- _Directions_
Whenever a line below includes the string "Graphcore", show it.

Provided records Start Marker

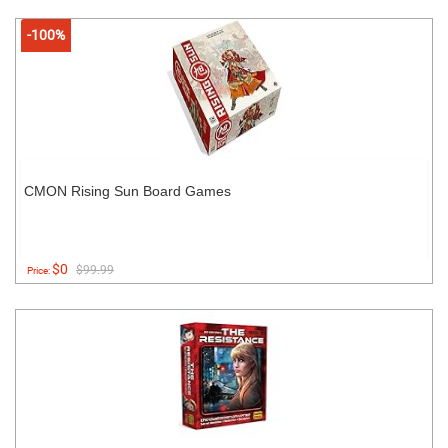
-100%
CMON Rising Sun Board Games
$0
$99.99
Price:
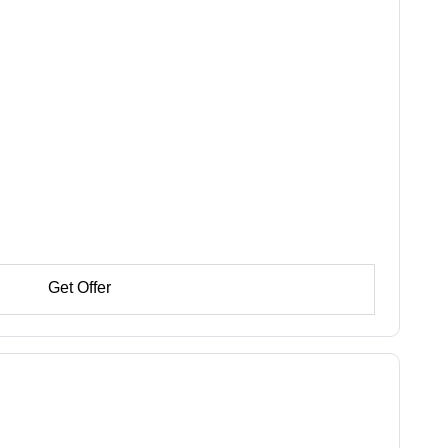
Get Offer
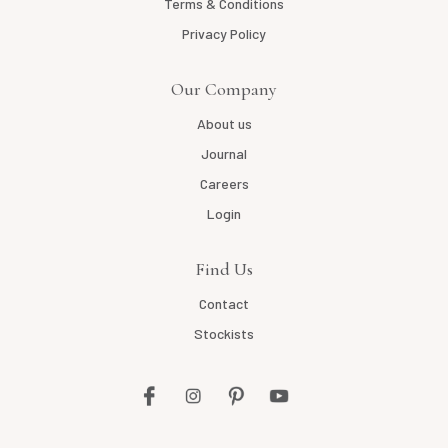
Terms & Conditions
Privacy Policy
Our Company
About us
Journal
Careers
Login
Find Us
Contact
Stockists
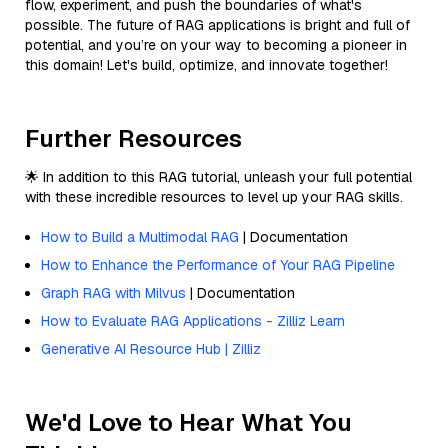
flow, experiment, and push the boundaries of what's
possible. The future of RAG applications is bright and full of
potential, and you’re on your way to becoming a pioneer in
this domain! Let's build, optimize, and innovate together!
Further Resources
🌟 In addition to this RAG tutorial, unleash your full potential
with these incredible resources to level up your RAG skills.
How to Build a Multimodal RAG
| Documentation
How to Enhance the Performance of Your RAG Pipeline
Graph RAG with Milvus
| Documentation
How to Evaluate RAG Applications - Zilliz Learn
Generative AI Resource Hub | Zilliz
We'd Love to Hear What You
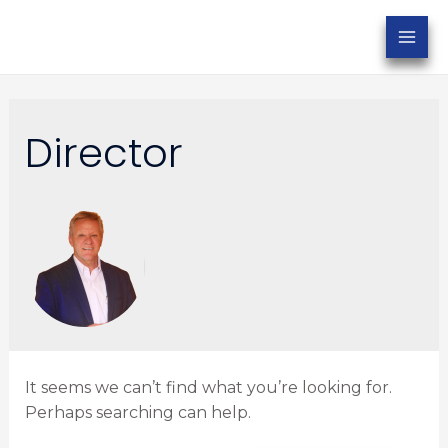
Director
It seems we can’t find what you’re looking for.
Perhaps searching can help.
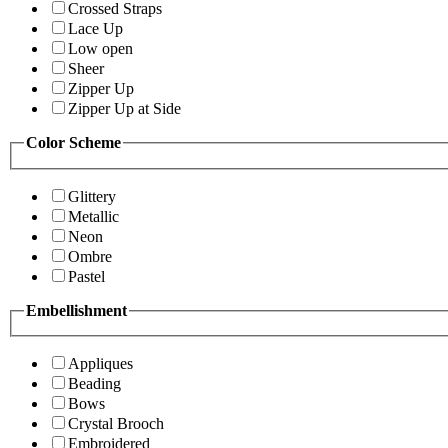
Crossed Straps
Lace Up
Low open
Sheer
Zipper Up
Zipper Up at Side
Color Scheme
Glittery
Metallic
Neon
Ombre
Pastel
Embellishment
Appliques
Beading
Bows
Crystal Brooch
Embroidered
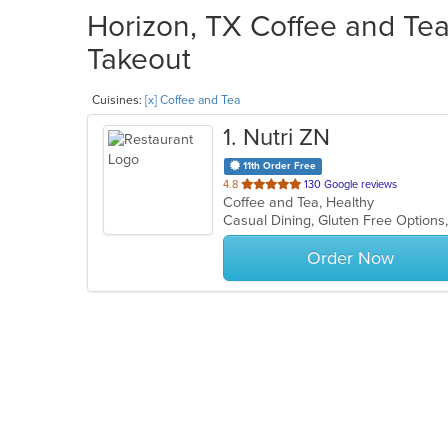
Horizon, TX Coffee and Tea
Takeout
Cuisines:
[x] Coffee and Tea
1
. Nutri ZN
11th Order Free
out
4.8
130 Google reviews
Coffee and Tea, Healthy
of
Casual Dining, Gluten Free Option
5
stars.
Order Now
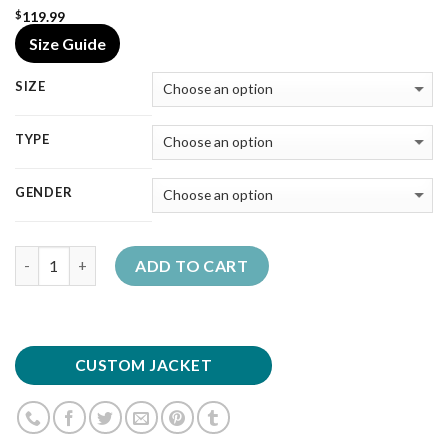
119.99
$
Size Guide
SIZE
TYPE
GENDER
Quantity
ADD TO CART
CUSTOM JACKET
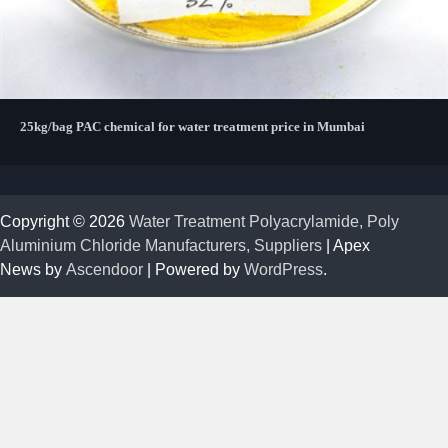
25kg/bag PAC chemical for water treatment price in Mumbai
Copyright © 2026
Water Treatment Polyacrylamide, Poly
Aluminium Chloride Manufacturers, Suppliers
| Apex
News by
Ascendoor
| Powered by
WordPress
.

Provided records End Marker
Provided records Start Marker

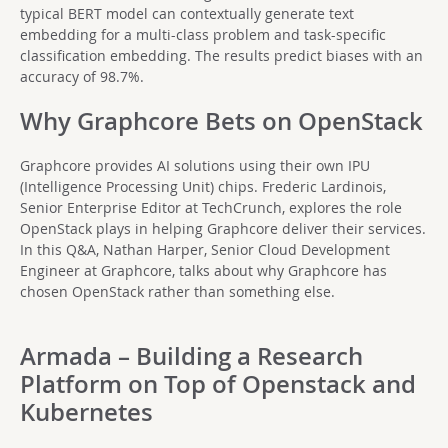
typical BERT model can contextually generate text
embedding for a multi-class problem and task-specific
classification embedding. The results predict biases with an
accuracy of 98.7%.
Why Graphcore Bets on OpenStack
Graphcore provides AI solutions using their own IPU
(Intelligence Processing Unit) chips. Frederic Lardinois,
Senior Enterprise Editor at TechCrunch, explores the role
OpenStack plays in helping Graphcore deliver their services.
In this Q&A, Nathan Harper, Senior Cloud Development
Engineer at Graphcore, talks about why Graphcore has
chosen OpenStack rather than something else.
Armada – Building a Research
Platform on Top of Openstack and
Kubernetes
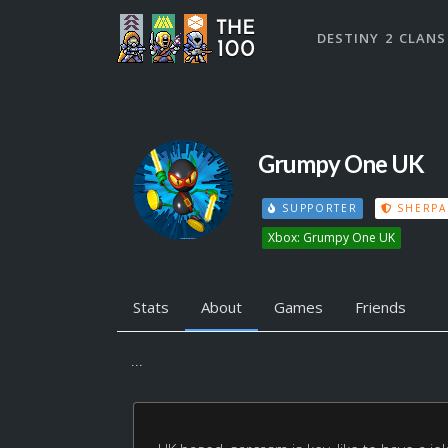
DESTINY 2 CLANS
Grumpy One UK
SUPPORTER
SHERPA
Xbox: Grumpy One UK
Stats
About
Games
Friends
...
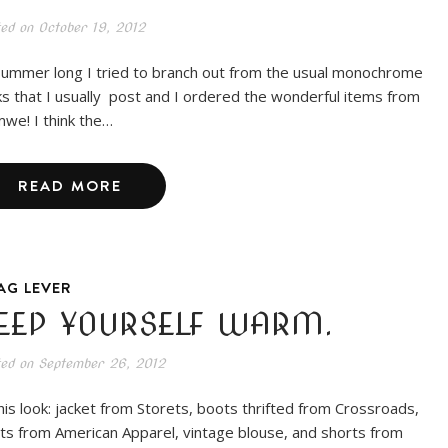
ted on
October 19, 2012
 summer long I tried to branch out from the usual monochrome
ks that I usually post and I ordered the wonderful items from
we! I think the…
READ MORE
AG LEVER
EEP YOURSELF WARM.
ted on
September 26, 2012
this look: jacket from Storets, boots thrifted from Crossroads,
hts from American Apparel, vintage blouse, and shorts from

Provided records End Marker

- _Task result_
Why Graphcore Bets on OpenStack
Graphcore provides AI solutions using their own IPU
OpenStack plays in helping Graphcore deliver their services.
Engineer at Graphcore, talks about why Graphcore has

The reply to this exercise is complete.